As the GAO points out, the “primary way for detainees to file complaints is to contact the OIG.”
Meanwhile, the report, which was obtained by Inside the Beltway over the weekend, reveals that the total number of aliens detained per year by Homeland Security’s U.S. Immigration and Customs Enforcement increased from about 95,000 in 2001 to 283,000 last year.
The GAO says while “care and treatment of these detained aliens is a significant challenge to ICE,” few other deficiencies exist, including in the areas of medical care, use of hold rooms, use of force, food service, recreational opportunities, access to legal materials, facility grievance procedures and overcrowding — besides telephone access.
Expanding gas
Everybody straight on why Congress wants temperature adjustment equipment installed on U.S. retail gasoline pumps?
The oil industry has known for 100 years that gasoline expands with temperature, explains Rep. Dennis J. Kucinich of Ohio, a 2008 Democratic presidential candidate. As it warms, gasoline expands by volume but not by weight or energy content. Here in the U.S., unlike in Canada, gasoline retail sales are not temperature-adjusted.
Mr.
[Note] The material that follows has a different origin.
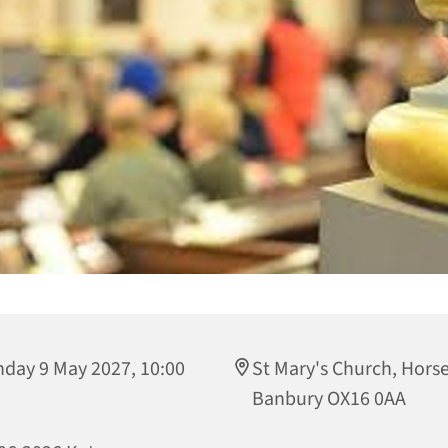
day 9 May 2027, 10:00
St Mary's Church, Horse
Banbury OX16 0AA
Kucinich and 13 other congressmen and senators say that installing the technology would ensure that a gallon of gasoline pumped in the summer has the same energy content as a gallon pumped in the winter, which could save consumers an estimated $1.5 billion in “hot fuel” overcharges during a given summer.
The annual meeting of the National Conference on Weights and Measures, which runs through Thursday, is expected to at least partially address the issue.
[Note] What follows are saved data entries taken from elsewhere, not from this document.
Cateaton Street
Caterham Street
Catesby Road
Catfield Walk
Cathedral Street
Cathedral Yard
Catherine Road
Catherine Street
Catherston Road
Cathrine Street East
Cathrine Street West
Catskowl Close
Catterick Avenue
“The [conference] should promote the most accurate measurement of gasoline, which takes the temperature of the gasoline into account,” says Mr. Kucinich, who as chairman of the House Oversight and Government Reform domestic policy subcommittee has held one hearing this past month on so-called “hot fuels,” with another hearing slated for later this month that promises to summon oil executives to Capitol Hill.